Some early predictors a month ago are getting solidified, and a new report now says the chances of the upcoming winter bringing with it a potentially severe El Niño are 66%. A warming trend in the Pacific points to the possibility that California could be in for a drenching on the level of the winter of '97/'98 and those who were here back then will know what that means: Start resealing those arks now.
This is good news for the California drought, now in its third or fifth year depending on who you ask, but bad news for everyone in flood-prone and landslide-prone areas, especially after so much dryness that the earth is going to be especially apt to washing away.
The biggest predictor right now is what's called a Kelvin wave in the middle Pacific, as the Mercury News reports, which is a mass of warm water pooling near the surface and the one scientists are observing right now is much larger and hotter than the one that preceded our last severe El Niño winter, in 1997, as illustrated below. It's also the largest seen since these waves been recorded, in the last 35 years.

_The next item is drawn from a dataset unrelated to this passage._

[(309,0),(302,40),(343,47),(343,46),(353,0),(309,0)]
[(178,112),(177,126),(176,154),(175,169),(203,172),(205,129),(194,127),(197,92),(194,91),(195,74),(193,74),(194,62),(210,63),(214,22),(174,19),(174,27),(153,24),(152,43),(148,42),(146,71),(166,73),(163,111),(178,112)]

There is a difference between mild and moderate El Niño years, of which we've had several in the last decade, and severe ones, with moderate years often bringing little more than average rainfall to California.

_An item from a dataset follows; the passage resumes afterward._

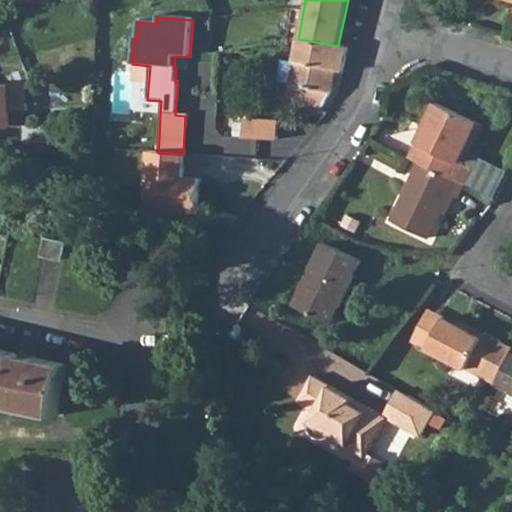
[(338,46),(298,39),(293,64),(283,62),(279,84),(289,86),(286,101),(321,107),(330,90),(331,85),(334,70),(342,72),(348,47),(338,45),(338,46)]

Since 1951, there have been five winters with strong El Niño conditions. In four of them, rainfall between the Bay Area and Bakersfield was at least 40 percent more than normal. Some of California's wettest winters occurred during those winters, including 1982-83, when mudslides killed 10 people along Santa Cruz County's Love Creek and San Jose's Coyote Creek burst its banks, flooding Alviso under 8 feet of water.
So, brace yourselves! There are still no guarantees, as the professionals are saying, but they're also saying of that Kelvin wave, "This isn't something we see every year or even every decade."
And if you were going to skip out on Tahoe next year after several frustrating years of no snow, you might want to roll the dice and lock something down sooner than later. Chances of many, many feet of snow are looking better.